To drive this point home, consider the fate of an old client of mine who had tens of thousands of automated tests driven through the GUI. Every time anyone changed the GUI a thousand or so tests broke. The burden of maintaining those tests was so great that this customer added one restrictive policy after another in an effort to prevent changes to the GUI. In the end, GUI changes became officially prohibited. (This was a DOS GUI in the era of Windows!)

Or consider another client who spent a great deal of time and effort creating automated tests through the GUI. This client could not constrain the GUI against change, so had to live with the burden of re-recording the tests. But the burden was too great. Trade-offs were made. Many of the tests de-prioritized, and therefore lost. Bit by bit this customer lost his investment in automated tests.

The bottom line is that automated tests through the GUI are inherently unstable, and will drive you to one or the other of those two undesirable states.

It is hopeless?

Not at all. First of all, you need some acceptance tests that go through the GUI. I think that number is on the order of 5%. These are integration tests that make sure that the whole system is wired up correctly.

You also need to test the GUI through the GUI, and this might be another 5-10% of the total body of tests. What does it mean to test the GUI? It means that you aren’t testing any business rules! You test the GUI and only the GUI. My favorite scheme for doing this is to mock out all the business rule code entirely, replacing it with a dummy that simply provides canned answers to all the GUI interfaces. Imagine, for example, replacing all the servlets in a web system with dummy servlets that pay no attention to their inputs, use no database at all, and simply return canned HTML.

By the same token, the business rule tests should not use the GUI. In fact, the GUI shouldn’t even be turned on. Rather, your tests should invoke the same business rule APIs that the GUI invokes. Indeed, the tests become an alternative UI.

Preferably the Business Rule API is well below the GUI layer. In a web system it should be below the servlet layer. In the best designed systems, it can even be outside the container.

Tools like FitNesse, Cucumber, RobotFX, and GreenPepper are designed for just this kind of API testing.
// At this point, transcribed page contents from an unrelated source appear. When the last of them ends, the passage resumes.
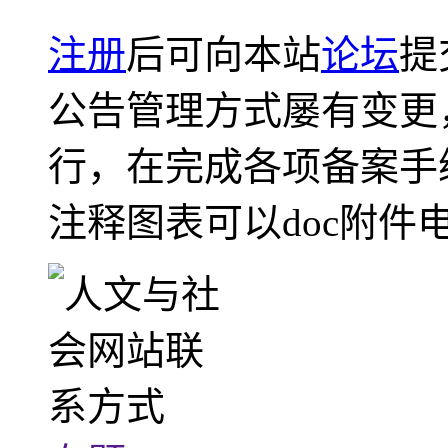
注册
后可向本站
论坛
提
公告管理方式屡有变更
行，在完成各项备案手
注释图表可以doc附件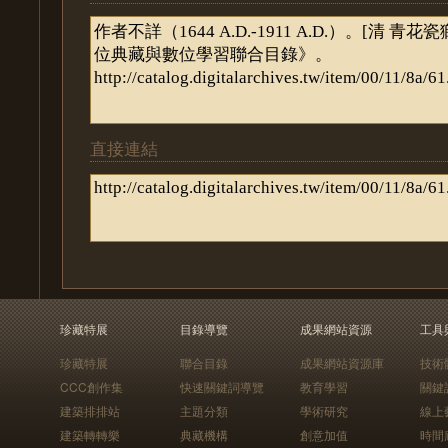
直接連結
珍藏特展
目錄導覽
成果網站資源
工具
珍藏特展
聯合目錄
成果網站資源庫
技術
CCC創作集
快速關鍵詞導覽
教育學習
關鍵
建築排排站
主題分類
學術研究
線上
建築轉轉樂
典藏機構
創意加值
時間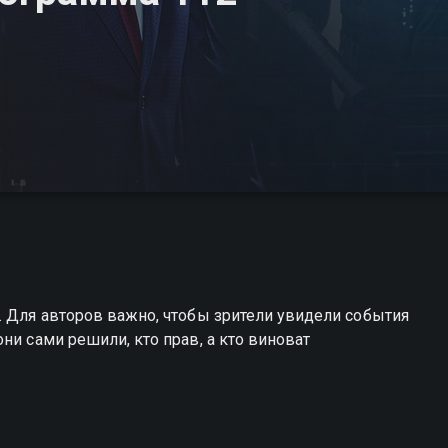
. Для авторов важно, чтобы зрители увидели события
ни сами решили, кто прав, а кто виноват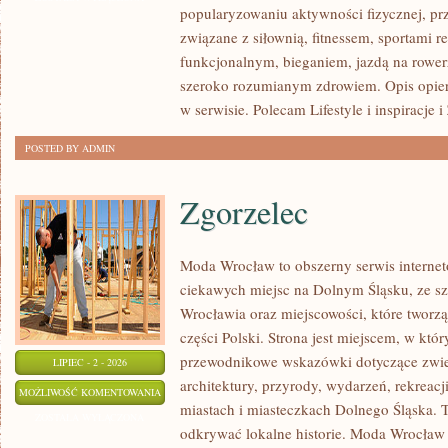
popularyzowaniu aktywności fizycznej, pr
związane z siłownią, fitnessem, sportami r
funkcjonalnym, bieganiem, jazdą na rowerz
szeroko rozumianym zdrowiem. Opis opier
w serwisie. Polecam Lifestyle i inspiracje 
POSTED BY ADMIN
Zgorzelec
Moda Wrocław to obszerny serwis intern
ciekawych miejsc na Dolnym Śląsku, ze 
Wrocławia oraz miejscowości, które tworz
części Polski. Strona jest miejscem, w kt
przewodnikowe wskazówki dotyczące zwiedz
LIPIEC - 2 - 2026
architektury, przyrody, wydarzeń, rekreac
ZGORZELEC
MOŻLIWOŚĆ KOMENTOWANIA
miastach i miasteczkach Dolnego Śląska. To
ZOSTAŁA WYŁĄCZONA
odkrywać lokalne historie. Moda Wrocław 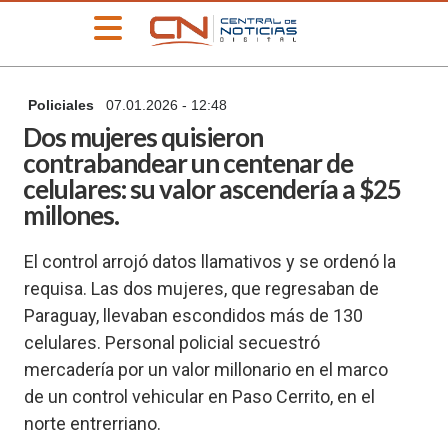
»
Policiales
07.01.2026 - 12:48
PORTADA
Dos mujeres quisieron
»
contrabandear un centenar de
Deportes
celulares: su valor ascendería a $25
»
millones.
Educación
»
El control arrojó datos llamativos y se ordenó la
Información
General
requisa. Las dos mujeres, que regresaban de
Paraguay, llevaban escondidos más de 130
»
Locales
celulares. Personal policial secuestró
»
mercadería por un valor millonario en el marco
Nacionales
de un control vehicular en Paso Cerrito, en el
»
norte entrerriano.
Policiales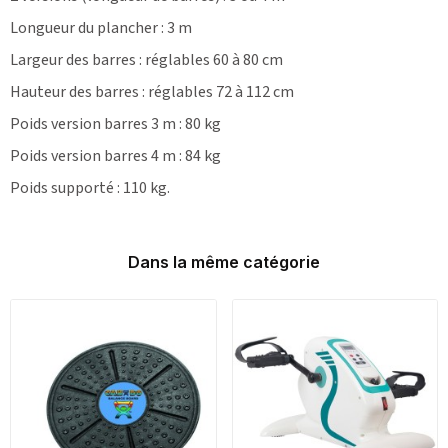
Longueur du plancher : 3 m
Largeur des barres : réglables 60 à 80 cm
Hauteur des barres : réglables 72 à 112 cm
Poids version barres 3 m : 80 kg
Poids version barres 4 m : 84 kg
Poids supporté : 110 kg.
Dans la même catégorie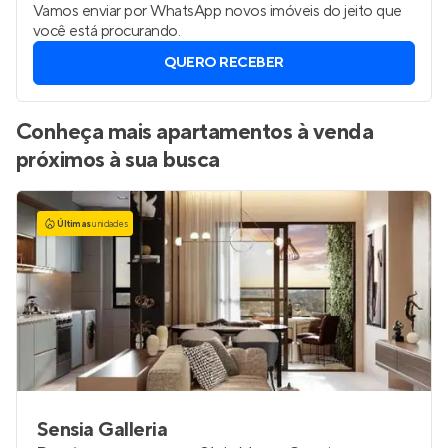
Vamos enviar por WhatsApp novos imóveis do jeito que
você está procurando.
QUERO RECEBER
Conheça mais apartamentos à venda
próximos à sua busca
Últimas
unidades
Sensia Galleria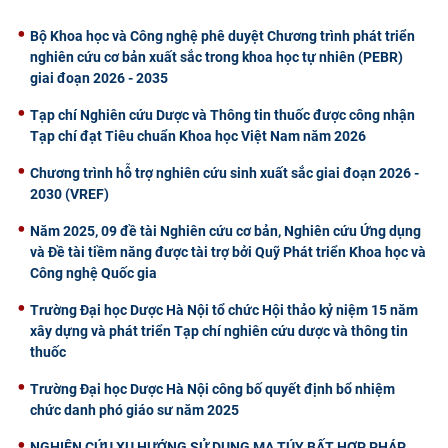
Bộ Khoa học và Công nghệ phê duyệt Chương trình phát triển
nghiên cứu cơ bản xuất sắc trong khoa học tự nhiên (PEBR)
giai đoạn 2026 - 2035
Tạp chí Nghiên cứu Dược và Thông tin thuốc được công nhận
Tạp chí đạt Tiêu chuẩn Khoa học Việt Nam năm 2026
Chương trình hỗ trợ nghiên cứu sinh xuất sắc giai đoạn 2026 -
2030 (VREF)
Năm 2025, 09 đề tài Nghiên cứu cơ bản, Nghiên cứu Ứng dụng
và Đề tài tiềm năng được tài trợ bởi Quỹ Phát triển Khoa học và
Công nghệ Quốc gia
Trường Đại học Dược Hà Nội tổ chức Hội thảo kỷ niệm 15 năm
xây dựng và phát triển Tạp chí nghiên cứu dược và thông tin
thuốc
Trường Đại học Dược Hà Nội công bố quyết định bổ nhiệm
chức danh phó giáo sư năm 2025
NGHIÊN CỨU XU HƯỚNG SỬ DỤNG MA TÚY BẤT HỢP PHÁP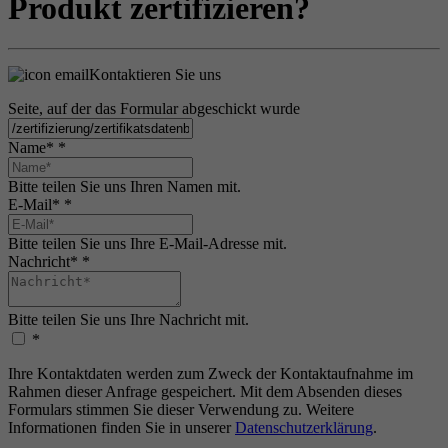
Produkt zertifizieren?
Kontaktieren Sie uns
Seite, auf der das Formular abgeschickt wurde
Name*
*
Bitte teilen Sie uns Ihren Namen mit.
E-Mail*
*
Bitte teilen Sie uns Ihre E-Mail-Adresse mit.
Nachricht*
*
Bitte teilen Sie uns Ihre Nachricht mit.
*
Ihre Kontaktdaten werden zum Zweck der Kontaktaufnahme im
Rahmen dieser Anfrage gespeichert. Mit dem Absenden dieses
Formulars stimmen Sie dieser Verwendung zu. Weitere
Informationen finden Sie in unserer
Datenschutzerklärung
.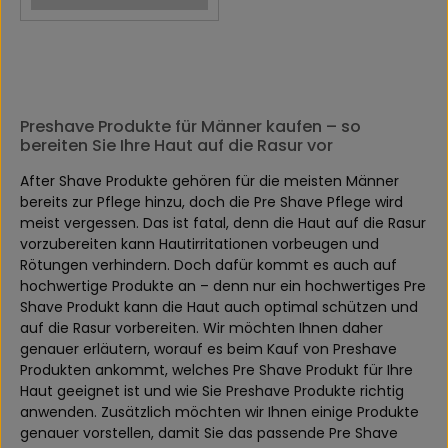
Preshave Produkte für Männer kaufen – so
bereiten Sie Ihre Haut auf die Rasur vor
After Shave Produkte gehören für die meisten Männer
bereits zur Pflege hinzu, doch die Pre Shave Pflege wird
meist vergessen. Das ist fatal, denn die Haut auf die Rasur
vorzubereiten kann Hautirritationen vorbeugen und
Rötungen verhindern. Doch dafür kommt es auch auf
hochwertige Produkte an – denn nur ein hochwertiges Pre
Shave Produkt kann die Haut auch optimal schützen und
auf die Rasur vorbereiten. Wir möchten Ihnen daher
genauer erläutern, worauf es beim Kauf von Preshave
Produkten ankommt, welches Pre Shave Produkt für Ihre
Haut geeignet ist und wie Sie Preshave Produkte richtig
anwenden. Zusätzlich möchten wir Ihnen einige Produkte
genauer vorstellen, damit Sie das passende Pre Shave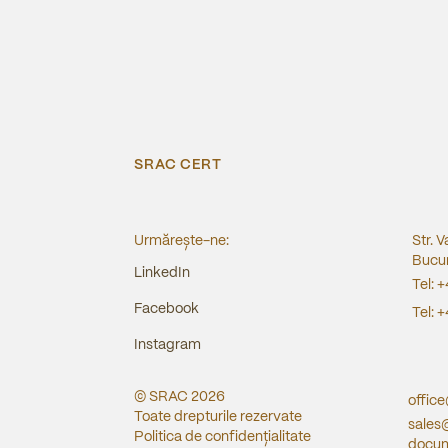
SRAC CERT
Urmărește-ne:
Str. V
Bucur
LinkedIn
Tel:
+
Facebook
Tel:
+
Instagram
© SRAC
2026
offic
Toate drepturile rezervate
sales
Politica de confidențialitate
docum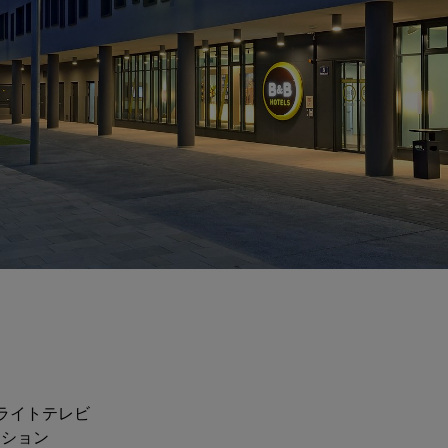
ライトテレビ
ーション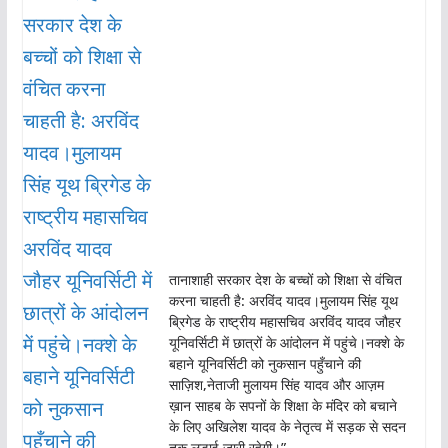
तानाशाही सरकार देश के बच्चों को शिक्षा से वंचित
करना चाहती है: अरविंद यादव।मुलायम सिंह यूथ
ब्रिगेड के राष्ट्रीय महासचिव अरविंद यादव जौहर
यूनिवर्सिटी में छात्रों के आंदोलन में पहुंचे।नक्शे के
बहाने यूनिवर्सिटी को नुकसान पहुँचाने की
साज़िश,नेताजी मुलायम सिंह यादव और आज़म
ख़ान साहब के सपनों के शिक्षा के मंदिर को बचाने
के लिए अखिलेश यादव के नेतृत्व में सड़क से सदन
तक लड़ाई जारी रहेगी।”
Tests that drive the system through the API are entirely decoupled from the GUI. When the GUI changes, these tests are completely unaffected. There is no huge burden of test maintenance, and you are not at risk for losing your tests or constraining the GUI.

Summary

Automated testing through the GUI is intuitive, seductive, and almost always wrong! A dedicated program of automatically testing your system through the GUI is almost certain to fail. If you want a robust test automation strategy, plan to use a healthy dose of API testing, and as little GUI testing as possible.